[[ PASSAGE SHOWN open ]]

This section explains how to setup additional repository files to maximize the context gained from point 1. This is especially important for the planning and evaluation agent, since they need to have a good understanding of the code base.

Specifically we want to setup the following folder structure in our repository:

artifacts/
  issues/
    # contains the original issue description as a markdown file
    # e.g. 123-issue-title.md for issue #123
  specs/
    # contains the spec created by the spec agent for each issue
    # e.g. 123-spec-title.md for issue #123
  designs/
    # contains the design documents created by the design agent for each issue
    # e.g. 123-design-title.md for issue #123
  ADR/
    # contains the architecture decision records
    # these are the only files that are not related to a specific issue
    # e.g. 001-adr-title.md for ADR #1

This allows the agents to have a structured way to access the history of their work and the work of other agents. For example, the planning agent can look at the spec created by the spec agent to create a more informed plan, while the evaluation agent can look at both the original issue description and the spec to create a more informed evaluation report.

Creating Human Visibility: Issues, PRs, and Commits

Now the agents outlined above do a great job creating a structured implementation but we need to also make sure that us developers have visibility into what the agents are doing. To create this mental alignment we luckily already have the perfect tools in GitHub: Issues, PRs, and Commits.

Throuch PR's we can evaluate the implementation created by the agents. It is therefore very important to create a detailed PR description that outlines the changes made by the agent and the reasoning behind them. This can be done by the agent creating the PR description based on the original issue description, the spec, the plan, and the evaluation report. This way we can create a clear mental model of why certain changes were made and how they relate to the original issue.

Additionally, a follow up task may be required to be completed at a later step or because human help is required e.g., setting up a GitHub Actions variable, or similar. In this case the agent can create a follow up issue that is linked to the original issue to create visibility for the human developers.

Conclusion

In this blog post we have seen how to create a simple autonomous coding agent using GitHub Actions. We have also seen how to create a more structured workflow for our agents using GitHub Projects as a harness. This allows us to manage the entire lifecycle of an issue, from triage to design, spec, planning, implementation, evaluation, and iteration. Additionally, we have seen how to create visibility for human developers through issues, PRs, and commits.

By using GitHub as a harness for our agents, we can create a seamless integration between human and agent work, allowing us to leverage the strengths of both to further enhance our development process and productivity.

[[ PASSAGE SHOWN closed ]]
[[ DATA EXTRACTS open ]]

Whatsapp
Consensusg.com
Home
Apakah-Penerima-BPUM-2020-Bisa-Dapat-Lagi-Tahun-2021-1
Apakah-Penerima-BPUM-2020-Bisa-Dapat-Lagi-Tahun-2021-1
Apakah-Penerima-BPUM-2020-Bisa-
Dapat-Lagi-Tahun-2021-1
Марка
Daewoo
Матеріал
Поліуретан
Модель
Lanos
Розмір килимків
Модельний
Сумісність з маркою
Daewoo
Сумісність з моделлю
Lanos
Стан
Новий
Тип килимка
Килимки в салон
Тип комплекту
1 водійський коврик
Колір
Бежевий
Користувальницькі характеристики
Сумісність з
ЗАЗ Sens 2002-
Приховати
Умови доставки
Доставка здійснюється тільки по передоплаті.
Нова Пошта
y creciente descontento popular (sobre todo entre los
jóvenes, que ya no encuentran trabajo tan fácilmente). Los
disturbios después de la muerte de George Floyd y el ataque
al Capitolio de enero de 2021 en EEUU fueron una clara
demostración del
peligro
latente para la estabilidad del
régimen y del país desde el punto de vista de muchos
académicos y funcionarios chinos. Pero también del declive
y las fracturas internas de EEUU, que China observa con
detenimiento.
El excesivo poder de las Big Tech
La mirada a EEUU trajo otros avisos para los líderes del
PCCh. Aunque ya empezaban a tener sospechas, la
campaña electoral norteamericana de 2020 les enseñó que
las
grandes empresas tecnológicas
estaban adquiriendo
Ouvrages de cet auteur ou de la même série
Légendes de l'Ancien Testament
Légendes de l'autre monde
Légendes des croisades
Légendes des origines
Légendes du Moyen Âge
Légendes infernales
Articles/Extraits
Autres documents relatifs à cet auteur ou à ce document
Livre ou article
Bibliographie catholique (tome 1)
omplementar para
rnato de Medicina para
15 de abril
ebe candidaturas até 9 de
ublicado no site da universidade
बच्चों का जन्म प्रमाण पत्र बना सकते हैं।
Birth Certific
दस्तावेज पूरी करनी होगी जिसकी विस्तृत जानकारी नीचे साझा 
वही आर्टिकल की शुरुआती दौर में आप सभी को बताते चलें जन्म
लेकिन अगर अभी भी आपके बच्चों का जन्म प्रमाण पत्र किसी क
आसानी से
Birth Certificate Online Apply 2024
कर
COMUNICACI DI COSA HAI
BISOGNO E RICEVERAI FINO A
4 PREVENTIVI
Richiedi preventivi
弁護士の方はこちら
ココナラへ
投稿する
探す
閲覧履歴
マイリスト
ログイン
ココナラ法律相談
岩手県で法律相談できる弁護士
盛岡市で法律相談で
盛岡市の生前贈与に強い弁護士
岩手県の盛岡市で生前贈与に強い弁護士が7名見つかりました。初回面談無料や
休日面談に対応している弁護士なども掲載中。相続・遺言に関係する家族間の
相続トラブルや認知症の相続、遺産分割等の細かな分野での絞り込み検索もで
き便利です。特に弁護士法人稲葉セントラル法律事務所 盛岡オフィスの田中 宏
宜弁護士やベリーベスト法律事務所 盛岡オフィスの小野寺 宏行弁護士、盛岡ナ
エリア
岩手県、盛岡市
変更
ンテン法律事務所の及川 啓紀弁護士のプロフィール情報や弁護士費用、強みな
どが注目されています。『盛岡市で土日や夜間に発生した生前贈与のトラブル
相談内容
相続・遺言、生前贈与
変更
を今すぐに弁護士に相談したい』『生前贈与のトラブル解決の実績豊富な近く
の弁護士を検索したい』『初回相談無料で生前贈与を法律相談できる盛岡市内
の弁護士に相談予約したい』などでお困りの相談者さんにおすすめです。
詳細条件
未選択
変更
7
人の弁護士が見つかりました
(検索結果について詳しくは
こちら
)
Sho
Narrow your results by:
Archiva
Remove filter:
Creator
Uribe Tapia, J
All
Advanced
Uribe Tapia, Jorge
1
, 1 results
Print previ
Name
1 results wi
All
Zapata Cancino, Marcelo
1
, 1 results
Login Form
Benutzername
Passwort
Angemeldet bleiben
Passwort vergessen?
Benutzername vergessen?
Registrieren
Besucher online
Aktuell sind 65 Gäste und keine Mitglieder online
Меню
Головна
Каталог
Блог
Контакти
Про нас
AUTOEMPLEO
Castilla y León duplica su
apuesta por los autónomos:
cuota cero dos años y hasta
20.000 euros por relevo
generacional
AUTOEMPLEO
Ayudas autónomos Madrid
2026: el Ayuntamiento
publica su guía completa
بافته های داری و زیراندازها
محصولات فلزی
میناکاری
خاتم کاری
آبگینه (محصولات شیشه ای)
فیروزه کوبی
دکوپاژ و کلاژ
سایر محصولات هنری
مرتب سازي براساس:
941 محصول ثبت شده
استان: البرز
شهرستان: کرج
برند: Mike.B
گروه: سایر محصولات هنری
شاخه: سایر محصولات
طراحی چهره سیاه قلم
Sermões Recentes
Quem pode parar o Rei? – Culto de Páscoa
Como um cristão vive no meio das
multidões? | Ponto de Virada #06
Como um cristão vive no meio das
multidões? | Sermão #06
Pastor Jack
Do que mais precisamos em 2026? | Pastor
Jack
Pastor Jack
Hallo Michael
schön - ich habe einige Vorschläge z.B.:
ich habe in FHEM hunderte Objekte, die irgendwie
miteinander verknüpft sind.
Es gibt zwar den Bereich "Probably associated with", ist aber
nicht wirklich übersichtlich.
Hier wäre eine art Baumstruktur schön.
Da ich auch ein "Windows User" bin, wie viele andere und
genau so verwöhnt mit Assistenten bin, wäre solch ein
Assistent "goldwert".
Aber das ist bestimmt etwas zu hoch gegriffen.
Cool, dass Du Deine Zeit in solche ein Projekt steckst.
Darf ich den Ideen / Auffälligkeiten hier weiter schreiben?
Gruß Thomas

[[ DATA EXTRACTS closed ]]

▸ **ASSIGNMENT**:
(a) In the passage, which folder holds the only files not related to a specific issue?
(b) Which three GitHub tools does the passage name for giving developers visibility?
(c) What example of a follow-up task needing human help does the passage give?
Answer from the passage alone.

▸ **RESPONSE BELOW**:
(a) The ADR/ folder, which holds the architecture decision records.
(b) Issues, PRs, and Commits.
(c) Setting up a GitHub Actions variable.